Ich denke, ihr werdet nun sehen, dass, da der Geist Gottes für unsere eigene Unterweisung so nötig ist, wir vorzugsweise in seinem gnädigen Wirken auch unsere Stärke für die Unterweisung Anderer finden; denn wie sollen Die lehren, die selbst niemals gelehrt sind? Wie sollen Menschen eine Botschaft verkünden, die sie niemals gelernt haben? „Du Menschenkind, iss diesen Brief;“ denn bis du ihn selber gegessen hast, können deine Lippen nie Anderen davon sagen. „Es soll aber der Ackermann, der den Acker bauet, der Früchte am ersten genießen.“ Es ist ein Gesetz im Weinberge Christi, dass Niemand darin arbeiten soll, bis er zuerst selbst die Süßigkeit der Früchte kennt, die innerhalb der heiligen Einhegung wachsen. Du selber musst Christum kennen und Gnade und Liebe und Wahrheit, ehe du auch nur ein Lehrer der Kindlein in Christo sein kannst.

**Arbeitsaufträge**
1: Was muss man laut dem Quelltext selbst kennen, bevor man ein Lehrer der Kindlein in Christo sein kann?
2: Gib den Absatz des Quelltextes, der mit „Ich denke, ihr werdet nun sehen“ beginnt, als kurze Stichpunktliste wieder.
Die Datensätze stammen aus einer anderen Quelle als der Quelltext.

**Aufgelistete Einträge**

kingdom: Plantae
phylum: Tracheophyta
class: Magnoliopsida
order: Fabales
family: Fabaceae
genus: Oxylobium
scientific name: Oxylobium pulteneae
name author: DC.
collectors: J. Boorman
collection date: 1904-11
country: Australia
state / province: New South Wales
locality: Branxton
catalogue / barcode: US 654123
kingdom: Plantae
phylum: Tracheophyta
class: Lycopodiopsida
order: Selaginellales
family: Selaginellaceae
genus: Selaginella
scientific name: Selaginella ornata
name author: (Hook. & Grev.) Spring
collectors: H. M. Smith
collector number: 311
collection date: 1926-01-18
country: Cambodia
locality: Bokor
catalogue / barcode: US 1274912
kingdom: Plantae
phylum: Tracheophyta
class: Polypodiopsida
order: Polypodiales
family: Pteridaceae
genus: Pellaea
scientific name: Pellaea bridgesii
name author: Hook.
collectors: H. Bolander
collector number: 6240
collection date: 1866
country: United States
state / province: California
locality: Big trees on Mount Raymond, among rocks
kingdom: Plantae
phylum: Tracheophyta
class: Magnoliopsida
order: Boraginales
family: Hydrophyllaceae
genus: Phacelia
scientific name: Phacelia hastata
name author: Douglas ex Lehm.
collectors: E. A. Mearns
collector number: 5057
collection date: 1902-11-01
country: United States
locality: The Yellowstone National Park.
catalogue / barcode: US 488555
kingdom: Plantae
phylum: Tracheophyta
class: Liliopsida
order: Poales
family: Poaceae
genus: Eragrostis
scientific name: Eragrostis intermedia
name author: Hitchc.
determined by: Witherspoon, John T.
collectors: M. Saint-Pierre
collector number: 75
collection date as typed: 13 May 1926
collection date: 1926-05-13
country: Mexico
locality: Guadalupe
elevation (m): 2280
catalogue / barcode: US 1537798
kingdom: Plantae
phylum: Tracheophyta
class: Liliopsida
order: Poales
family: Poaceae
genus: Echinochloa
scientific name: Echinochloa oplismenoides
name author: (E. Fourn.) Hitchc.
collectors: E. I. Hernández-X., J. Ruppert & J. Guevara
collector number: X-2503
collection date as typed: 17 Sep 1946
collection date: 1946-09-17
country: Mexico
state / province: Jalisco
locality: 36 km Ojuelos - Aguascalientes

**Lösungen**
1: Christum sowie Gnade, Liebe und Wahrheit.

2:
- Der Geist Gottes ist für die eigene Unterweisung nötig und gibt auch die Stärke, Andere zu unterweisen.
- Wer selbst nie gelehrt wurde, kann nicht lehren, und eine nie gelernte Botschaft kann man nicht verkünden.
- Nach dem Bild „Du Menschenkind, iss diesen Brief“ muss man die Botschaft zuerst selbst aufnehmen.
- Im Weinberge Christi soll nur arbeiten, wer die Süßigkeit der Früchte schon selbst kennt.
- Wer ein Lehrer der Kindlein in Christo sein will, muss zuerst Christum, Gnade, Liebe und Wahrheit kennen.